Problem:
Write the next part of the sermon on Parashat Vayigash shown below, starting after its final sentence.

Shabbat Vayigash 5782
Delivered at Westchester Reform Temple, December 10, 2021
If you haven’t been following the recent serial drama known as the weekly Torah portion, a recap is in order:
Joseph, the boy dreamer, has risen to an improbable position of power and prestige in Egypt. There, as Pharaoh’s vice-regent, he oversees food distribution in a time of severe famine.
Joseph’s long-estranged brothers, who had sold him into slavery years before, now arrive as supplicants, begging for food. They do not recognize the imposing figure with the long beard and royal garments and fluent command of Egyptian who now sits enthroned before them, but Joseph certainly recognizes them.
Taking advantage of this twist of fate, Joseph devises a test of character for the brothers who had once so brutally mistreated him. He demands that they go back to Canaan to fetch their youngest brother, Benjamin, the only source of comfort in their father’s life after losing Joseph. What the mighty vizier intends to do with Benjamin at that point is anyone’s guess, but the risk of him coming to harm is significant.

[Stored entries]
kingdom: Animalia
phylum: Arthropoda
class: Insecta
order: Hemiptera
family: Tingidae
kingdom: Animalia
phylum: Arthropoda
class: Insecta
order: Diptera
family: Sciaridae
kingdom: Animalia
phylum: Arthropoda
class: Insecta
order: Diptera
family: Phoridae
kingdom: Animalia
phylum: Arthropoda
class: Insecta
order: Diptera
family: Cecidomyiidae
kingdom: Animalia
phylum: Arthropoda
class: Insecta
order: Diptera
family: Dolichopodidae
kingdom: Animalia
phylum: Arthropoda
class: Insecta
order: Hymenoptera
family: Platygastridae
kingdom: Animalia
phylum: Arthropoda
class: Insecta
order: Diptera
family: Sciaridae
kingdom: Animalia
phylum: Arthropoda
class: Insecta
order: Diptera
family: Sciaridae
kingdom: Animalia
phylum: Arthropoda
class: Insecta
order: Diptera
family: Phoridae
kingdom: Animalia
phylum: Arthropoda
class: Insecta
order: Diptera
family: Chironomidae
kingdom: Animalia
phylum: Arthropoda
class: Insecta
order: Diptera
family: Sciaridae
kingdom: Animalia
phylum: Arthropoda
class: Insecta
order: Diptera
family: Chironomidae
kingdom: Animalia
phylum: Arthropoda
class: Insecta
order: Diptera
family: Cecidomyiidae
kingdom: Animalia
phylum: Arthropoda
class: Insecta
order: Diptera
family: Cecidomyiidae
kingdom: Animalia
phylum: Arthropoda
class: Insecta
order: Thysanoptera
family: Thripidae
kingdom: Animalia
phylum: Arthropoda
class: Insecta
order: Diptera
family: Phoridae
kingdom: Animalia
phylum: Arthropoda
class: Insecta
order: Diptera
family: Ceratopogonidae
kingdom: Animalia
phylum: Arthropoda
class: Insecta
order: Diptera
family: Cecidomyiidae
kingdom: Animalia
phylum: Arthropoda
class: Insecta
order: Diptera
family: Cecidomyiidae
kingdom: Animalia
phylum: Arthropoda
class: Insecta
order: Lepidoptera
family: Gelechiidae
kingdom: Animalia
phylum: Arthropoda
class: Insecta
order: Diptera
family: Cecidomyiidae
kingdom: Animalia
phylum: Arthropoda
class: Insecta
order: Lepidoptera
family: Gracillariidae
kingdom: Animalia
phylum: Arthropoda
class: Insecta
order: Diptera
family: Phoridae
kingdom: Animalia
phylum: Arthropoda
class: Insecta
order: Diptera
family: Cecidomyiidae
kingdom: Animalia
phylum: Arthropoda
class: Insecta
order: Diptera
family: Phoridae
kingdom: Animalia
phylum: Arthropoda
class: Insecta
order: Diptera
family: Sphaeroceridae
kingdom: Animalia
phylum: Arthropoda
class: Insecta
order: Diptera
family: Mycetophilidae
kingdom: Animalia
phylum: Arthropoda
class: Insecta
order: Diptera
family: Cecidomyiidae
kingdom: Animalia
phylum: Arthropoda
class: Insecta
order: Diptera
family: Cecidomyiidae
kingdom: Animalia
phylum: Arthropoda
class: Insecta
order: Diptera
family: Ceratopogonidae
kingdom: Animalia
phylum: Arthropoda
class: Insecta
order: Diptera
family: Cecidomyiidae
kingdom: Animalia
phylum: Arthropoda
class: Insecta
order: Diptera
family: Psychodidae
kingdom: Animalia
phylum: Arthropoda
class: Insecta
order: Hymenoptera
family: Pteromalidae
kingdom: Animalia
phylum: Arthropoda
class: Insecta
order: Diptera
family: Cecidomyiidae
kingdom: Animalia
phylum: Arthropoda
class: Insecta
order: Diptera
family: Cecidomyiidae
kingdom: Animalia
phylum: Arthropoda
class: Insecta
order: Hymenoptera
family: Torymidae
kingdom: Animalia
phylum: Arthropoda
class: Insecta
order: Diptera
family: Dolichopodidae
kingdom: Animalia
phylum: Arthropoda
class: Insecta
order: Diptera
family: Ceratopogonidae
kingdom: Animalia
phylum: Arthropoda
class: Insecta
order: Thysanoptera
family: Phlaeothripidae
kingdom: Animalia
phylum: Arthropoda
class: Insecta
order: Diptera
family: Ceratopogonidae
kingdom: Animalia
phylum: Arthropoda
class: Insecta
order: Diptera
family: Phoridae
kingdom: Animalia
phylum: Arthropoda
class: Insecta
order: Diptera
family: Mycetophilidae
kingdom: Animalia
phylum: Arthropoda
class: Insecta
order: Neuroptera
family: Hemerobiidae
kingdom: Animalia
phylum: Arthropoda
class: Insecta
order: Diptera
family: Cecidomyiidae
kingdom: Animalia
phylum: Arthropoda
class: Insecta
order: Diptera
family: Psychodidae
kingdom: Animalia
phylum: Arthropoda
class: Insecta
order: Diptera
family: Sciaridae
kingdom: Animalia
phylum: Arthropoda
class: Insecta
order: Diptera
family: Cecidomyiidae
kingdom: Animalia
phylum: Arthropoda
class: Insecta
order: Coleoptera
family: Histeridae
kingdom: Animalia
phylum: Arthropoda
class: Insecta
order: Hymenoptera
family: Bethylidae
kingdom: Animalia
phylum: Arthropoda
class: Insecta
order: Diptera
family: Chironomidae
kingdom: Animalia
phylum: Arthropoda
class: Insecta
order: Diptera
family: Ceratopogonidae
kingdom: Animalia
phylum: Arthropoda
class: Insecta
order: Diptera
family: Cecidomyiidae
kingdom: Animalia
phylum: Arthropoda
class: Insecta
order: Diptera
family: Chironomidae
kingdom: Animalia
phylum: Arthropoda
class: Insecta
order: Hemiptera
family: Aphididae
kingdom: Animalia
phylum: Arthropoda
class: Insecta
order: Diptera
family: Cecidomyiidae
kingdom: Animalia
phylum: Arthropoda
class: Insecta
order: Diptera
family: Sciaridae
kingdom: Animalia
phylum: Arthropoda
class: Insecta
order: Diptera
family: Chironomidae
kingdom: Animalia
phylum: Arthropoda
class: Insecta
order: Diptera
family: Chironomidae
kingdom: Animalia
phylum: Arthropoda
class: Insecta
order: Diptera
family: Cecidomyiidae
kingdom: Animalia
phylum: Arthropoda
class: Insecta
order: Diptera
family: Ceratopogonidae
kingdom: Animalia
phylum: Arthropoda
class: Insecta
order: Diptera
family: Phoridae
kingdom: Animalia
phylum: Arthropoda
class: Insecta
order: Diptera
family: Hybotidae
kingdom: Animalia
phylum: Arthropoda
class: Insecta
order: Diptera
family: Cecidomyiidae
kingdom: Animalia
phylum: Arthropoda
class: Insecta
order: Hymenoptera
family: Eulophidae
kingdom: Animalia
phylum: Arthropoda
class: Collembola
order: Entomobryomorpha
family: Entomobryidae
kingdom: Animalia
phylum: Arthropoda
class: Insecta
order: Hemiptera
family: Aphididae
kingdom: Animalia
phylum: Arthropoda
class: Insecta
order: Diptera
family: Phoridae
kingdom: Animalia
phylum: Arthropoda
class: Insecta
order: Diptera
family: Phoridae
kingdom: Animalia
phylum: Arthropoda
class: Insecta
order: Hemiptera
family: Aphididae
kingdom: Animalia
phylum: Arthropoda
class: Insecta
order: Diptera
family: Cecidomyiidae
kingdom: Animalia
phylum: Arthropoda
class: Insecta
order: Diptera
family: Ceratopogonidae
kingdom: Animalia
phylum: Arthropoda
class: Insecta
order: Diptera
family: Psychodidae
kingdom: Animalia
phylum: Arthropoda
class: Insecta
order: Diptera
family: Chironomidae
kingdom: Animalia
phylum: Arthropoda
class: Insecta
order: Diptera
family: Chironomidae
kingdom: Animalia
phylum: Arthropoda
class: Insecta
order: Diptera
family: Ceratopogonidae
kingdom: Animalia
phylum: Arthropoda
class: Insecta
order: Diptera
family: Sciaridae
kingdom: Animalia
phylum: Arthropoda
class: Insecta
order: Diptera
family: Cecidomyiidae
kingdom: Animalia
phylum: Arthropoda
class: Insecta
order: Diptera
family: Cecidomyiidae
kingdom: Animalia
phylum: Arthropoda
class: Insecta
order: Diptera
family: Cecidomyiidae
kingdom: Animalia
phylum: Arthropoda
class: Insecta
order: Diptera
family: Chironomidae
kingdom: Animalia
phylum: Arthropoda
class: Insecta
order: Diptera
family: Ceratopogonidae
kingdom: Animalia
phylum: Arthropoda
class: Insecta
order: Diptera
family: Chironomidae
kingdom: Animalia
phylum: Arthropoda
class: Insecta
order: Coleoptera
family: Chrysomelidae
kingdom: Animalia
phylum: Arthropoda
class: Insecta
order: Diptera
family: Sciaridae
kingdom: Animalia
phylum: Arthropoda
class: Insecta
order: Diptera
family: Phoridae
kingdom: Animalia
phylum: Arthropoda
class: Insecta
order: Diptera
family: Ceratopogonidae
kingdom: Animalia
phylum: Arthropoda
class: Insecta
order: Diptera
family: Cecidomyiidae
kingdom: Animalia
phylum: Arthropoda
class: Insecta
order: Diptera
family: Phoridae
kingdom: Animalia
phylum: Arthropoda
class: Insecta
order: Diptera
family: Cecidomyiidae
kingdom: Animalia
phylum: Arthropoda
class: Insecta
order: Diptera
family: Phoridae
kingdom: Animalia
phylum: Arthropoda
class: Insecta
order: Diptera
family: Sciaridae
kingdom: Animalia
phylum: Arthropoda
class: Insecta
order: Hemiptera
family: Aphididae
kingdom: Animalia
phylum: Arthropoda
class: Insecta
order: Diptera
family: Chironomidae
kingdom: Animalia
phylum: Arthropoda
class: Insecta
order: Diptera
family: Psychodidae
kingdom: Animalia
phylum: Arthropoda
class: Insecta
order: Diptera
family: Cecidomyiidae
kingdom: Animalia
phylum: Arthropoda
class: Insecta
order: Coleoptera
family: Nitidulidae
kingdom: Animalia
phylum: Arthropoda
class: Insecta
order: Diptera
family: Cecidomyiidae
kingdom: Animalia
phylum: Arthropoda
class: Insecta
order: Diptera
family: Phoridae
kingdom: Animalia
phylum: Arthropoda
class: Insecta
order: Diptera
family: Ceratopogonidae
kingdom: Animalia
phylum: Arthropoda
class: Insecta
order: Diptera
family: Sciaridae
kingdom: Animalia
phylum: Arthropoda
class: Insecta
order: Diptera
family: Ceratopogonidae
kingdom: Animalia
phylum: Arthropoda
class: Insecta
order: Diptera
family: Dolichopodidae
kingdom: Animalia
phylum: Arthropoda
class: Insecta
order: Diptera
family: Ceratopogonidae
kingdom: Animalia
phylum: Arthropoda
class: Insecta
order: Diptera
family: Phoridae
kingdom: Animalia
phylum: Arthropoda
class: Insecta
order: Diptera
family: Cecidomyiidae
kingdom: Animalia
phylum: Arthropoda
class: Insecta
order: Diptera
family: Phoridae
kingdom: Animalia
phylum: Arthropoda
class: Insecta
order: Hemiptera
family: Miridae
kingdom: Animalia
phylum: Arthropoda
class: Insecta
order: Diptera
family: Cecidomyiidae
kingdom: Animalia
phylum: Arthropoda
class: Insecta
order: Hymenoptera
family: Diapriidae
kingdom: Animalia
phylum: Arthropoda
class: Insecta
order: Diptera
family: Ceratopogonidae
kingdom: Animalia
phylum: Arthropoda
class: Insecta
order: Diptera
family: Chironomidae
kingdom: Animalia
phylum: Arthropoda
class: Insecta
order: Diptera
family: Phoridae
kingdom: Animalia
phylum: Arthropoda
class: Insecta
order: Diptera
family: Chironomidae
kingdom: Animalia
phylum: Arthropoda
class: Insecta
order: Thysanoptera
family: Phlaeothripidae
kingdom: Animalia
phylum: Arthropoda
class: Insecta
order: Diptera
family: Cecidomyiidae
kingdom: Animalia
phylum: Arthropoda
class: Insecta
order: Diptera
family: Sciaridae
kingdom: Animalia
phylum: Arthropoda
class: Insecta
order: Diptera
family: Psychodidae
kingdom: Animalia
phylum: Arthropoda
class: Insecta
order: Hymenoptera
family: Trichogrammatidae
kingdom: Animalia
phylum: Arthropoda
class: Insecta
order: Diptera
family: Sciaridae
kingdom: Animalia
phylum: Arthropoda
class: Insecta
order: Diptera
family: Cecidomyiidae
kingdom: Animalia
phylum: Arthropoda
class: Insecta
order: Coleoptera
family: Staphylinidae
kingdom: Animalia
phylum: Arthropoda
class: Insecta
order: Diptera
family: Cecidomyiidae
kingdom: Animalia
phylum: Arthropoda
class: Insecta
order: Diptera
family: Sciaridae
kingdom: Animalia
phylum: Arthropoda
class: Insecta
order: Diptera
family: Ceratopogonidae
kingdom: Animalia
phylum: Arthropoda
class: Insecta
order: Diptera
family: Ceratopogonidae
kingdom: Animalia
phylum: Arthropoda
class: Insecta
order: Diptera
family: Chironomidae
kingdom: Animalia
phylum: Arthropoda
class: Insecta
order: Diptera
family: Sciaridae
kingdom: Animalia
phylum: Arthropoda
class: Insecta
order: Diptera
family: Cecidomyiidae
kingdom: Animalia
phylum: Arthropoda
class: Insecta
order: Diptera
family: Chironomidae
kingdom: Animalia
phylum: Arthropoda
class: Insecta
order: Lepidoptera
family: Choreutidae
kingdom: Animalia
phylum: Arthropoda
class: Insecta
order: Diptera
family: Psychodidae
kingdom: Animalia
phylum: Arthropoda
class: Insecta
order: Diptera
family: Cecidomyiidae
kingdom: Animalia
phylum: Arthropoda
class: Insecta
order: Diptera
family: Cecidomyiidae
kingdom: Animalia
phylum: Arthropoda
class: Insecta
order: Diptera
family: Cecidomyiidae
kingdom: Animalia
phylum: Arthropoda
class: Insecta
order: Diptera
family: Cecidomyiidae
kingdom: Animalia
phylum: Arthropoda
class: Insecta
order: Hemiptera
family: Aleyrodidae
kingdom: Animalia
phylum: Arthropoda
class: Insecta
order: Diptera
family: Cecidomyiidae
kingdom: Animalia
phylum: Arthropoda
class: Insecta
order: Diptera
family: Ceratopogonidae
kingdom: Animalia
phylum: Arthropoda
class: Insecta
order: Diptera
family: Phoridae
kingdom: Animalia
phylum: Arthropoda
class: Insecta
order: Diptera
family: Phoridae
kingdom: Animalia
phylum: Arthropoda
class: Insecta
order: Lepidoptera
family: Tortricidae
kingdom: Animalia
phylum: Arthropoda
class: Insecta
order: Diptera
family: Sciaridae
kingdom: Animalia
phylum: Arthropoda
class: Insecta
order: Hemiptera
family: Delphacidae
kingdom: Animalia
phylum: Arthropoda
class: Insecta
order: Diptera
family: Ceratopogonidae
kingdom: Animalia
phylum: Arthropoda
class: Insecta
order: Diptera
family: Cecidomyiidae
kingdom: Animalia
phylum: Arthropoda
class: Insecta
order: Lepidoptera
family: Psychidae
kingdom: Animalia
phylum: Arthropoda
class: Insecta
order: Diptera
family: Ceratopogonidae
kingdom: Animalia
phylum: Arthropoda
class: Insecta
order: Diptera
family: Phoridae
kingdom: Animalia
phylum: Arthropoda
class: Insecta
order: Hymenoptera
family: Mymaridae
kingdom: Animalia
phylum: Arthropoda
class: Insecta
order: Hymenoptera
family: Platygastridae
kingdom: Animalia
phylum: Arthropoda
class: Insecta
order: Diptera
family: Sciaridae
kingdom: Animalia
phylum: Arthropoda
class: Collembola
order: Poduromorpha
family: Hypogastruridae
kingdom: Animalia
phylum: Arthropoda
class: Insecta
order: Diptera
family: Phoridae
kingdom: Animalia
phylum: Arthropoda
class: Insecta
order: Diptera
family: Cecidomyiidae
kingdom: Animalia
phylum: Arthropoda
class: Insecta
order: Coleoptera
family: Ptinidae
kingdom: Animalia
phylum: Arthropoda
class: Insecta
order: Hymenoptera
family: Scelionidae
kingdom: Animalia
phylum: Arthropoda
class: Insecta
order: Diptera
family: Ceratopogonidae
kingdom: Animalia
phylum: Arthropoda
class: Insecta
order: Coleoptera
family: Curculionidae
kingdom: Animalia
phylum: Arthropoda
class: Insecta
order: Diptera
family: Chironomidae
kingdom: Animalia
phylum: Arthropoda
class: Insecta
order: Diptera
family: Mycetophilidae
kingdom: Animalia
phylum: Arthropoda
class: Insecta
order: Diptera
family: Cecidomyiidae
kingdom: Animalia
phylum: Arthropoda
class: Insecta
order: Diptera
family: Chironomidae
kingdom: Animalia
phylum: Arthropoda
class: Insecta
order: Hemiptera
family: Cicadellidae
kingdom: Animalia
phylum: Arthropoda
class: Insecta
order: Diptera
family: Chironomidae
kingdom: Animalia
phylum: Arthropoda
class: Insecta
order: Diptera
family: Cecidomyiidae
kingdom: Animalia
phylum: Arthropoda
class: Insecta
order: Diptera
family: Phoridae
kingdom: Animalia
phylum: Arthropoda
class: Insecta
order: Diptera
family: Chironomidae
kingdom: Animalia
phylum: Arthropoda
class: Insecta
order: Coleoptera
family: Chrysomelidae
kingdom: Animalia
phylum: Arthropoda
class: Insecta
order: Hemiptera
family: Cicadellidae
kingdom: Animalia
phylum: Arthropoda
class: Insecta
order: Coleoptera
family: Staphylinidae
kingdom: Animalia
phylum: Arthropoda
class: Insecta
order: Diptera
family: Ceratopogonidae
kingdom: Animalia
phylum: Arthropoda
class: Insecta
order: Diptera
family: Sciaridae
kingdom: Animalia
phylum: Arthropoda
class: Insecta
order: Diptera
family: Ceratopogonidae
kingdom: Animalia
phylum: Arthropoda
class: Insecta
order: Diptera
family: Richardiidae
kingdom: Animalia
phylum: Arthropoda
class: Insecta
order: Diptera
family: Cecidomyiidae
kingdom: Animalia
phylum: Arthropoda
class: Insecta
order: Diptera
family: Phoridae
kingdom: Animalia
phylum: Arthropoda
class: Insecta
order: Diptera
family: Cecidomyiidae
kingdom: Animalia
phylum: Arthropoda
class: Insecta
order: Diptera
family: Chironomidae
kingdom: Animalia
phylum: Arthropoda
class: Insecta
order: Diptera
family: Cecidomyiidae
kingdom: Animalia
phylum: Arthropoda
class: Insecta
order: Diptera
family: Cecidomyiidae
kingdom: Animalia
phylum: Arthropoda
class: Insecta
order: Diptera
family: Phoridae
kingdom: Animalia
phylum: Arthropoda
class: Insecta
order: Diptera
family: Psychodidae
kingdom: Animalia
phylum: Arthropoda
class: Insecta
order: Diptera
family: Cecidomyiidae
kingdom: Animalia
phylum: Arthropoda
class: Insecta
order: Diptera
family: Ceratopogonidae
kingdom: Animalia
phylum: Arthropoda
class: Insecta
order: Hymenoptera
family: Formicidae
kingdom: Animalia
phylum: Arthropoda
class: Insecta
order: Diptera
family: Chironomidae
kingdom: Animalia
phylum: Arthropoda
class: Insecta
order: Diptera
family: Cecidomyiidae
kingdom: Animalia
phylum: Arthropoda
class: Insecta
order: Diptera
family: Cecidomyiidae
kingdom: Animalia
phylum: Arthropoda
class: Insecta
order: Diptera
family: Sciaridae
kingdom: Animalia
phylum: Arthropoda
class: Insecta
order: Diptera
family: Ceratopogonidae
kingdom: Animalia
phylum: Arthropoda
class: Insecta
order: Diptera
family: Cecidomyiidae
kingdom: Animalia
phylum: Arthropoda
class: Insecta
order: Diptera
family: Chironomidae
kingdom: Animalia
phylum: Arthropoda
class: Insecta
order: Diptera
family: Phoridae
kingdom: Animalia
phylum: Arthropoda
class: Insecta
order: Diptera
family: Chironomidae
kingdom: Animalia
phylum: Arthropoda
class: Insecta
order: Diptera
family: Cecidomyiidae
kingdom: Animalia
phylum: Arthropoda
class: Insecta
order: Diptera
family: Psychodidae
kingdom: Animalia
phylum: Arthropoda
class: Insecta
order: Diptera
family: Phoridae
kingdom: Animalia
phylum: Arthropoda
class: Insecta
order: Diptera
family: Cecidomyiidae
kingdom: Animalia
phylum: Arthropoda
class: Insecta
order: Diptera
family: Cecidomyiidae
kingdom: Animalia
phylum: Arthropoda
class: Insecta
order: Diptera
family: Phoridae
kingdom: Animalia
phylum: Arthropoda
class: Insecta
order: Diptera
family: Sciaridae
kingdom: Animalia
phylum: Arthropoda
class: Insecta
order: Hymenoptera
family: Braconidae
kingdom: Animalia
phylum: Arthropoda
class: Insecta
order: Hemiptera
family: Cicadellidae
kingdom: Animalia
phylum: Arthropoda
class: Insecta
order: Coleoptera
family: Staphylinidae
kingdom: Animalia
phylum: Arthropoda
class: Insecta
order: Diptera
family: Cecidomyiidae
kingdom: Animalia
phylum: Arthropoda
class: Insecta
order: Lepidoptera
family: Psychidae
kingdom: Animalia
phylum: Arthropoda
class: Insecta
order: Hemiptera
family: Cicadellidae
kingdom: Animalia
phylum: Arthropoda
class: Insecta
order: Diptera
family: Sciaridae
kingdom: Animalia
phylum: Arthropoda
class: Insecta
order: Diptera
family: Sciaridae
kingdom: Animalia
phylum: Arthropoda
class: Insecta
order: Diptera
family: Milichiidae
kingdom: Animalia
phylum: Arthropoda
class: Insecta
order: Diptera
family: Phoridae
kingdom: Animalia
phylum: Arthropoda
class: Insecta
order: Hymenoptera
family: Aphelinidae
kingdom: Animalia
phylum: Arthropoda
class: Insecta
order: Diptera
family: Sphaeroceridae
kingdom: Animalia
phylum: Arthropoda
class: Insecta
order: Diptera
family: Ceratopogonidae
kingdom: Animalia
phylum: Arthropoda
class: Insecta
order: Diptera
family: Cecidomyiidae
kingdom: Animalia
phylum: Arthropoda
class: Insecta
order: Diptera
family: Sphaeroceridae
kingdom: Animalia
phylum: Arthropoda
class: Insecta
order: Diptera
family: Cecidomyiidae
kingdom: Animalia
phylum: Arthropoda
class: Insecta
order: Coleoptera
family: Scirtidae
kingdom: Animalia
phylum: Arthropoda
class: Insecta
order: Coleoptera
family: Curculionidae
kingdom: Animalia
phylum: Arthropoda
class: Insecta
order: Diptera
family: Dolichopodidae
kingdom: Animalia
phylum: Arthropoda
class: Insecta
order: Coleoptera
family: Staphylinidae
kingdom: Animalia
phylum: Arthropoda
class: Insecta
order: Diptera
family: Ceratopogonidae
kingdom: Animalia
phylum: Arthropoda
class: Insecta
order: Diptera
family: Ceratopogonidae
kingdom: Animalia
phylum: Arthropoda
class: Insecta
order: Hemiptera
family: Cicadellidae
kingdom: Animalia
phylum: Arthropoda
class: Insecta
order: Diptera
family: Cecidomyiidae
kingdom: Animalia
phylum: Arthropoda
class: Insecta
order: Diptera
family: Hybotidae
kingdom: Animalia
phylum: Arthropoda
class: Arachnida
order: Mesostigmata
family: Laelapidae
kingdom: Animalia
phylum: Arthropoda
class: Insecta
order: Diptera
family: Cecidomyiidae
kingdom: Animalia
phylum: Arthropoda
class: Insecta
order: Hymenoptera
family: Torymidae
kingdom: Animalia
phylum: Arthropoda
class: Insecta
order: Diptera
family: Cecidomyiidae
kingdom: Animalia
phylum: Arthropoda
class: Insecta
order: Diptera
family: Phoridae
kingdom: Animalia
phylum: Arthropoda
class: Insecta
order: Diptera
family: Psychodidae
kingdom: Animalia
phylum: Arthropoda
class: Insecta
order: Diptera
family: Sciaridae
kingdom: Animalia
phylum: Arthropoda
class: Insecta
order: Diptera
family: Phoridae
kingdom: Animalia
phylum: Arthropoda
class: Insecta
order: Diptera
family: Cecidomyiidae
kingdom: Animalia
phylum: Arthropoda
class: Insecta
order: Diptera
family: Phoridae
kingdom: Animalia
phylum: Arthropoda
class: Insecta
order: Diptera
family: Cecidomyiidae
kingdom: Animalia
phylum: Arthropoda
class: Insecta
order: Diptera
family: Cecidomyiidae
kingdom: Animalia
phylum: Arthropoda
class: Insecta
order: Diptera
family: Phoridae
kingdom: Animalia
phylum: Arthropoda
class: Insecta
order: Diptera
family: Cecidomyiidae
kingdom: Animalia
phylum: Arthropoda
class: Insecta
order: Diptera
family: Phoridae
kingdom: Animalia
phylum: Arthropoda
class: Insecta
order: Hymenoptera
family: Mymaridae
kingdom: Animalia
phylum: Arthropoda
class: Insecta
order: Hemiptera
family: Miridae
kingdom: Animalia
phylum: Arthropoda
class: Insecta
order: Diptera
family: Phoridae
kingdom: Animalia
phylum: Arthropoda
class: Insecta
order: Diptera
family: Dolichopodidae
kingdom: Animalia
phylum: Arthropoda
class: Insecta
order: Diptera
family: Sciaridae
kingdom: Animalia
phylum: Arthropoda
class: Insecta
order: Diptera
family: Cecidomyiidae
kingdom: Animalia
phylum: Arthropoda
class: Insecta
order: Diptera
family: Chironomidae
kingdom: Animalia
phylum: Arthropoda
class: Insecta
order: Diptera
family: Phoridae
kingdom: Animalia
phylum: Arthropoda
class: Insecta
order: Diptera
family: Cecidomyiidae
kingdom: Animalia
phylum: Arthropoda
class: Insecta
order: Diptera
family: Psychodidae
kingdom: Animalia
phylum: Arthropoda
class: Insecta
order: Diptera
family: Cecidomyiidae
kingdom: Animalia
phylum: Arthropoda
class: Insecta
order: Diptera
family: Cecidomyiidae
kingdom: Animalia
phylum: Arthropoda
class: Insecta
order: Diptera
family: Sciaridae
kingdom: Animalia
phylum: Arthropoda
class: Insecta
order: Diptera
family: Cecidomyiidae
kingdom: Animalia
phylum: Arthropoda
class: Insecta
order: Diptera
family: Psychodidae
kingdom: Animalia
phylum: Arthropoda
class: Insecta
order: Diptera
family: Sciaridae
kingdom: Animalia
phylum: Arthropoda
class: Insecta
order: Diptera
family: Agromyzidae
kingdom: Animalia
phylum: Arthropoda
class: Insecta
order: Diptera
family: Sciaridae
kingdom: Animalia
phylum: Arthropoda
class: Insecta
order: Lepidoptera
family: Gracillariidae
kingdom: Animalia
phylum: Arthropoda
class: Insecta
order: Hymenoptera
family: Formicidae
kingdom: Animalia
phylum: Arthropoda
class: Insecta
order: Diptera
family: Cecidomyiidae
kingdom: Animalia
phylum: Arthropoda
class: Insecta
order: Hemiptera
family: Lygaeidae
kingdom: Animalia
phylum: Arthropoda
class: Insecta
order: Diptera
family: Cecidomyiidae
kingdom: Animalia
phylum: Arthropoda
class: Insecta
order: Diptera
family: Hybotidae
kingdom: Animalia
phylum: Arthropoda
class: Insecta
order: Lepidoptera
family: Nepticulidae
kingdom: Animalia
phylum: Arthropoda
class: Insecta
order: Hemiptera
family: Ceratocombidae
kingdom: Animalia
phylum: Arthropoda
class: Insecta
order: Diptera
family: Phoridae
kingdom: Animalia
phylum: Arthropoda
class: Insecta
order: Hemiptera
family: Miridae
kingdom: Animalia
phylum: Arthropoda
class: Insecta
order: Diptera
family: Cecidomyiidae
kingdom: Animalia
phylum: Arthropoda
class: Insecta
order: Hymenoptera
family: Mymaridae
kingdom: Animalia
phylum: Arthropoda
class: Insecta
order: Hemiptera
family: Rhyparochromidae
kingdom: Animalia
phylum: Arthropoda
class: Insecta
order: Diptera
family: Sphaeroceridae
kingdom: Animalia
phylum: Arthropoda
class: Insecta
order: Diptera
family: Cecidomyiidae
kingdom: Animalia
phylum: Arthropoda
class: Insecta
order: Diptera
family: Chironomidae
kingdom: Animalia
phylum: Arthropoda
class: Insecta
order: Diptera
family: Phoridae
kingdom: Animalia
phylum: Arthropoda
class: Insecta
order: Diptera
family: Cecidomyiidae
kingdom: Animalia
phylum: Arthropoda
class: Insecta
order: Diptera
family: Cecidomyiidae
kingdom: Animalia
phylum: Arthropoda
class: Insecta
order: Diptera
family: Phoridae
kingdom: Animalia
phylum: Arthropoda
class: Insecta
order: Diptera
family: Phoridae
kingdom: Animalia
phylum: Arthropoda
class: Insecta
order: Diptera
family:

Output for this exercise:
Their father, Jacob, naturally, is horrified. He fears the worst: that history will repeat itself.
But the brothers are starving so back to Egypt they go, Benjamin in tow. After much palace intrigue, including a trumped-up charge of theft, Joseph arrests young Benjamin, announcing that he will be sentenced to slavery.
With that as last week’s cliff-hanger, we now arrive at this week’s portion, Vayigash. An older brother, Judah, steps forward to intervene on Benjamin’s behalf: Take me instead, he pleads. “I myself will be the boy’s guarantee.” This is Judah’s defining moment, putting himself in harm’s way for the sake of Benjamin. And it is this turn of events that moves Joseph to reveal his true identity: אֲנִ֣י יוֹסֵ֔ף הַע֥וֹד אָבִ֖י חָ֑י — Weeping, he exclaims, “I am Joseph. Is my father still alive?” (Gen. 45:3)
Commenting on the Joseph story just two weeks ago, I highlighted the role that random chance–or, as Bob Dylan called it, “a simple twist of fate”–plays in this saga. Indeed, like few other narratives in the Hebrew Bible, God seems to operate at a remove from the action.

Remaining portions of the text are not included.